■ WHAT IS EXPECTED
From the line containing "left shoulder: (521, 642)" through the last line of the entries, output the text exactly. Pictures stay out.

Images with pose keypoints:
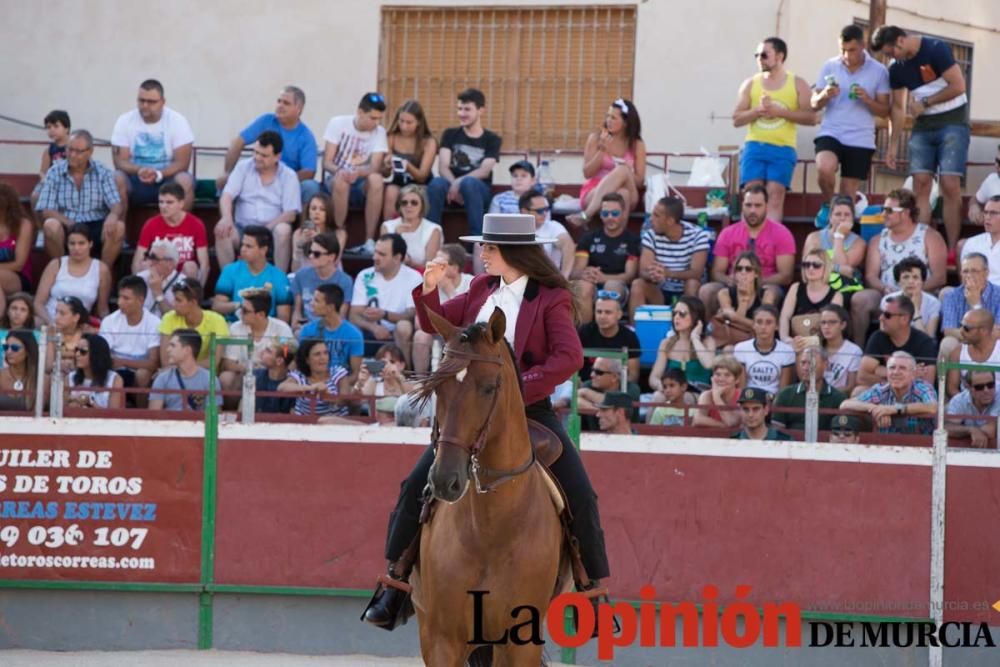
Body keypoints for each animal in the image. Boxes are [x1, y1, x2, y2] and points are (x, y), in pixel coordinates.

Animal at [410, 310, 568, 664]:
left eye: (488, 387)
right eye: (437, 388)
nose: (445, 479)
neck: (492, 528)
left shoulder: (521, 642)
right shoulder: (442, 639)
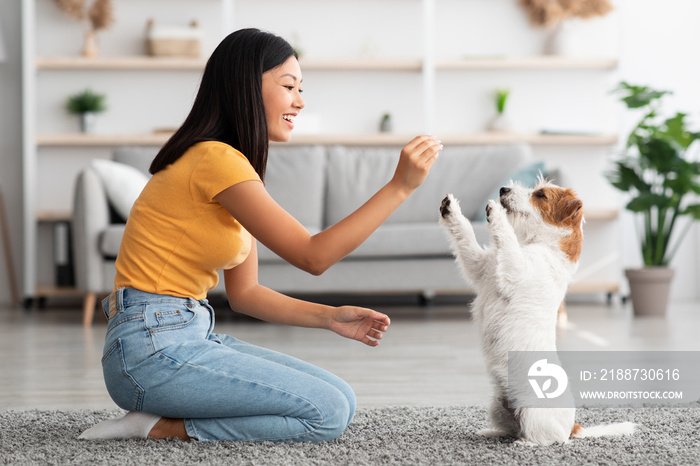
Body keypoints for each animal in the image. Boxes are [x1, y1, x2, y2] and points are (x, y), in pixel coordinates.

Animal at [438, 177, 636, 444]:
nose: (503, 189)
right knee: (512, 428)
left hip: (533, 413)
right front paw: (451, 209)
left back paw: (524, 444)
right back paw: (492, 432)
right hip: (497, 405)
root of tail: (573, 427)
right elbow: (466, 239)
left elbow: (507, 239)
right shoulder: (480, 267)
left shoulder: (514, 269)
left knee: (546, 438)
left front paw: (496, 213)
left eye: (540, 195)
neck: (542, 245)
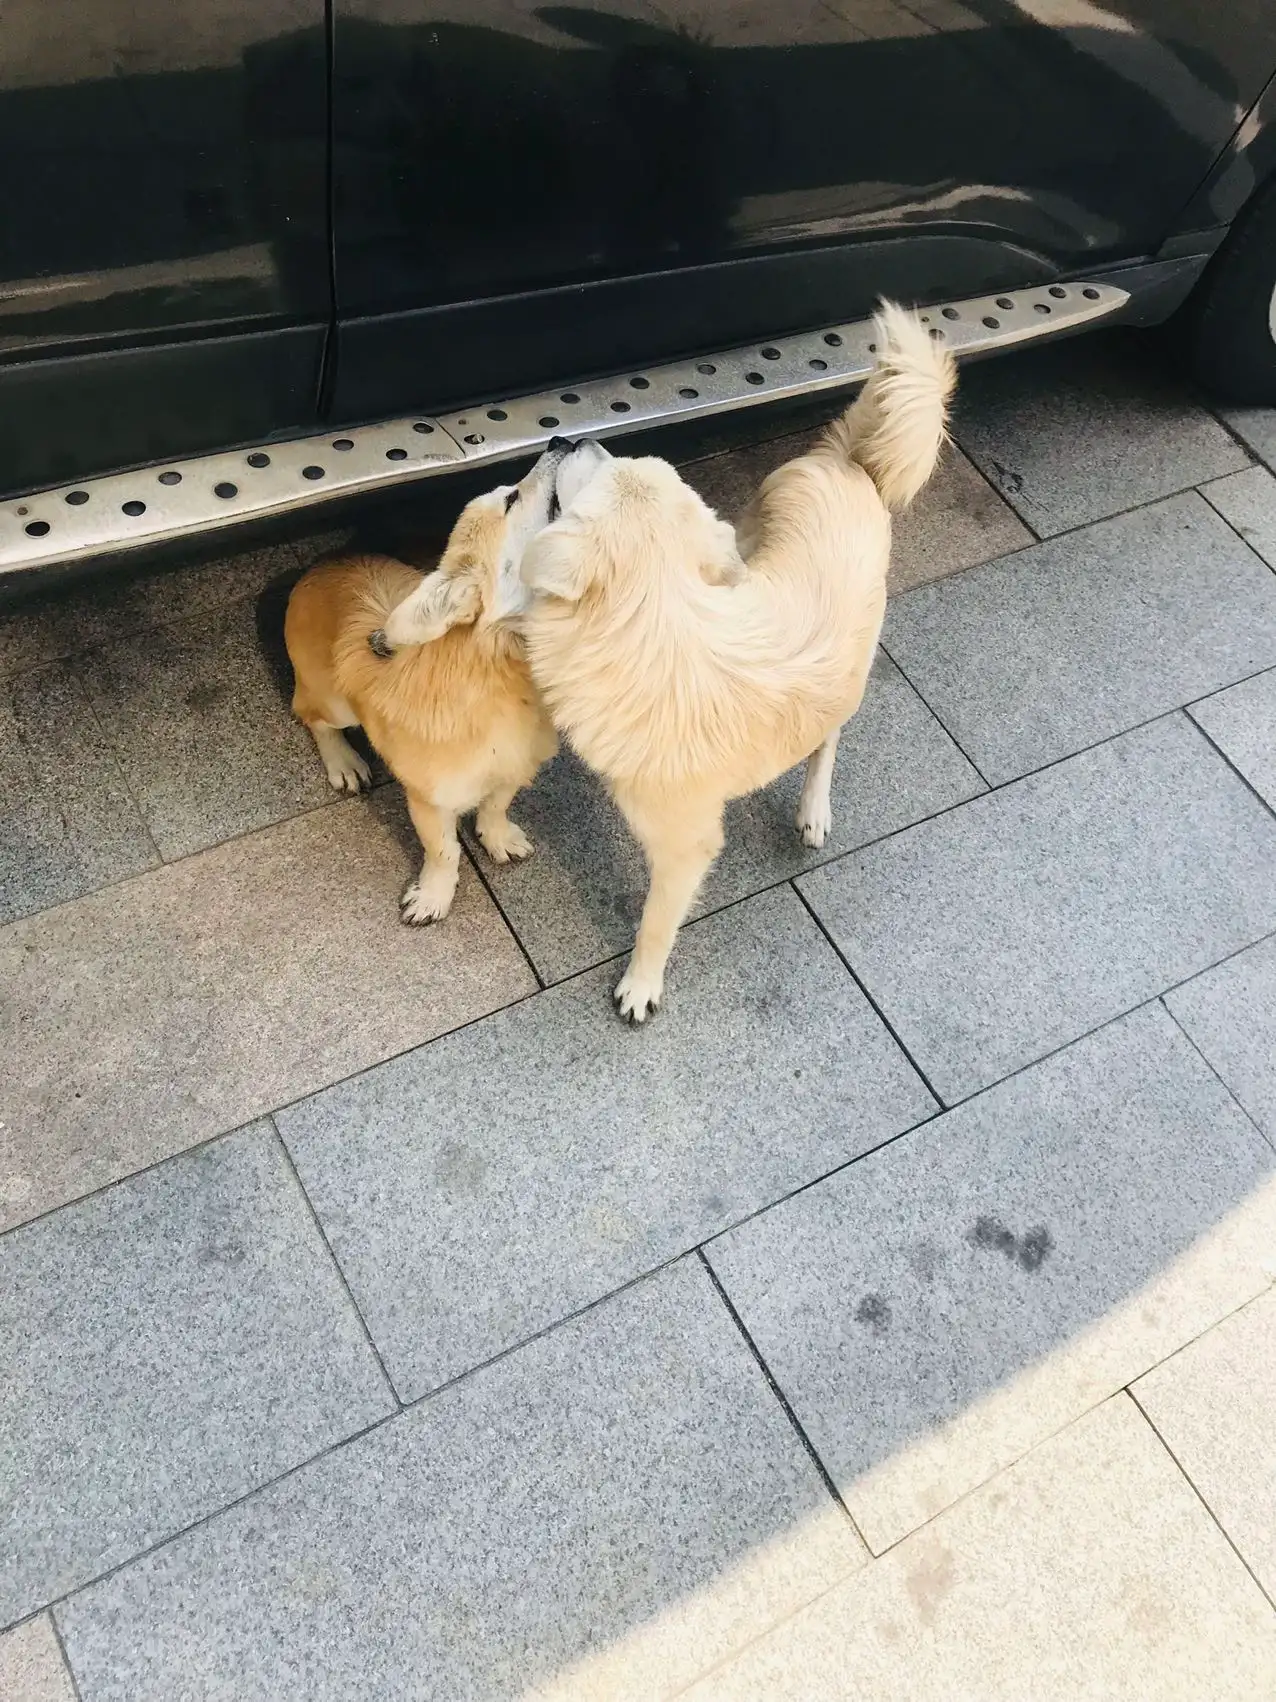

■ ANSWER SPACE
left shoulder: (521, 642)
right shoulder: (442, 639)
Body keypoints for each animal in the image. Boxes are [x1, y1, x2, y2] and points are (x, y), in pixel coordinates.

Animal at [438, 177, 636, 444]:
nose: (503, 189)
right knee: (512, 428)
left hip: (533, 413)
right front paw: (451, 209)
left back paw: (524, 444)
right back paw: (492, 432)
right hip: (497, 405)
root of tail: (573, 427)
right elbow: (466, 239)
left elbow: (507, 239)
right shoulder: (480, 267)
left shoulder: (514, 269)
left knee: (546, 438)
left front paw: (496, 213)
left eye: (540, 195)
neck: (542, 245)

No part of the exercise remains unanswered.